If $$$n \leq a.b$$$ then $$$x=a$$$ and $$$y=b$$$. Otherwise either $$$x$$$ or $$$y$$$ should be lower than $$$\sqrt{n}$$$, so we can bruteforce it by fixing either $$$x$$$ or $$$y$$$.

I guess this might be correct:

if(n<=a*b){

x=a;

y=b;

}

else{

if(a<b){

x=a;

y=ceil(n/a);

}

else{

x=ceil(n/b);

y=b;

}

}

Edit: This approach has been proved wrong through a counterexample.
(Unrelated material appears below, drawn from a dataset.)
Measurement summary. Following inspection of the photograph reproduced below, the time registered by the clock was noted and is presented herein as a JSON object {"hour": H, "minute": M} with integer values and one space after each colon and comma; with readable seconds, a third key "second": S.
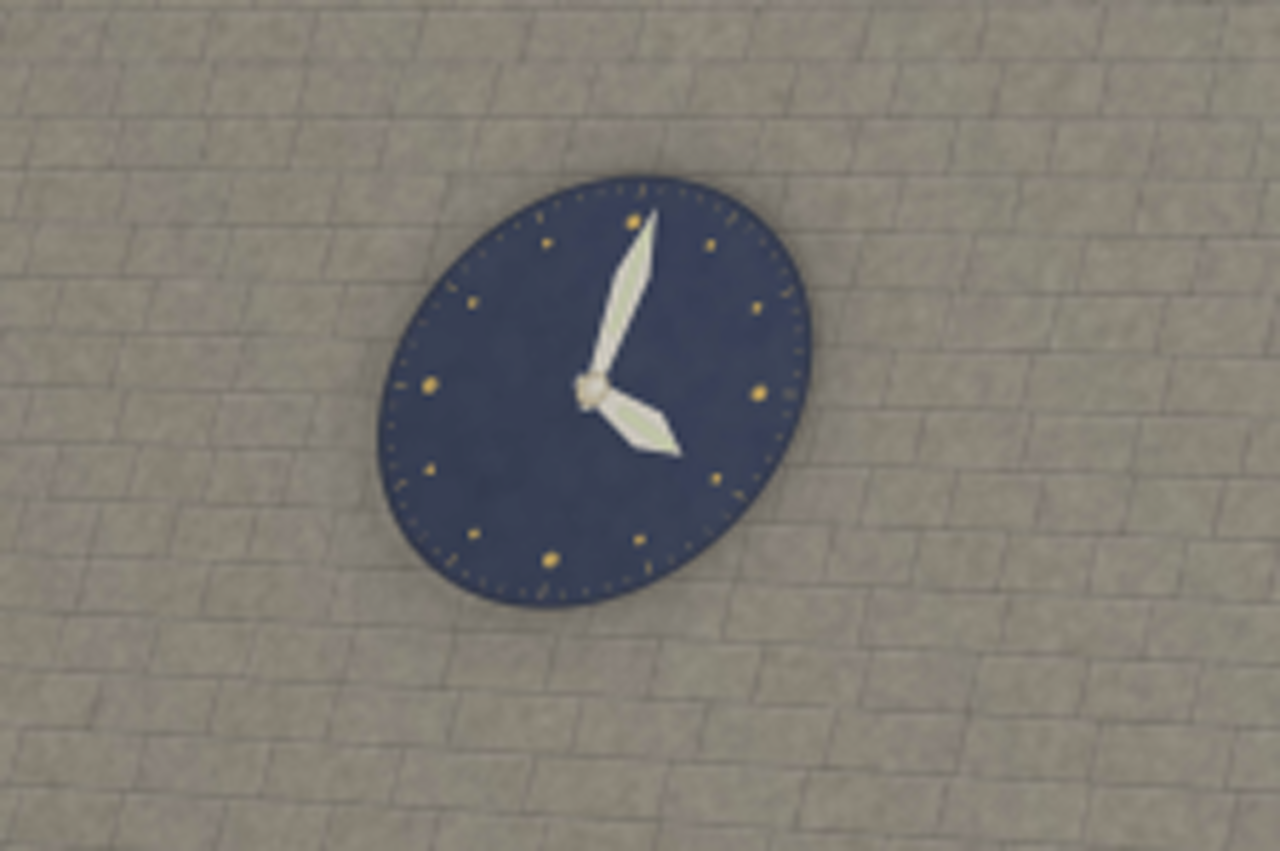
{"hour": 4, "minute": 1}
If $$$ab \ge n$$$, we have $$$xy \ge ab \ge n$$$ anyway, so we can just choose $$$x = a$$$ and $$$y = b$$$ for the optimal answer. Now, assume that $$$ab \lt n$$$ and consider fixing $$$x$$$. Then, we have $$$y \ge \max(\lceil \frac{n}{x} \rceil, b)$$$, and it's clearly optimal to choose $$$y = \max(\lceil \frac{n}{x} \rceil, b)$$$, because $$$x$$$ is fixed, and we want to minimize $$$xy - n$$$. Now, if $$$\max(\lceil \frac{n}{x} \rceil, b) = b,$$$ this means we have $$$\lceil \frac{n}{x} \rceil \le b$$$. Also, $$$y = b$$$ is fixed (remember that we found the optimal $$$y$$$ to be $$$\max(\lceil \frac{n}{x} \rceil, b)$$$), so it suffices to minimize $$$x$$$, subject to the condition $$$\lceil \frac{n}{x} \rceil \le b$$$. You can do this with some math (or binary search, if you aren't in the mood for thinking). Now, the other case: if $$$\max(\lceil \frac{n}{x} \rceil, b) = \lceil \frac{n}{x} \rceil$$$, we have $$$b \le \lceil \frac{n}{x} \rceil$$$, which means $$$b - 1 \le \frac{n}{x}$$$, which means $$$a \le x \le \frac{n}{b - 1}$$$. In particular, we have only $$$\mathcal{O}(\sqrt n)$$$ values of $$$\lceil \frac{n}{x} \rceil$$$, and we can check them all in roughly $$$\mathcal{O}(1)$$$ time (it will be a little tedious with three or four conditions to check, but pretty doable), so we are done (also I just realized the first part was kinda unnecessary... oh well).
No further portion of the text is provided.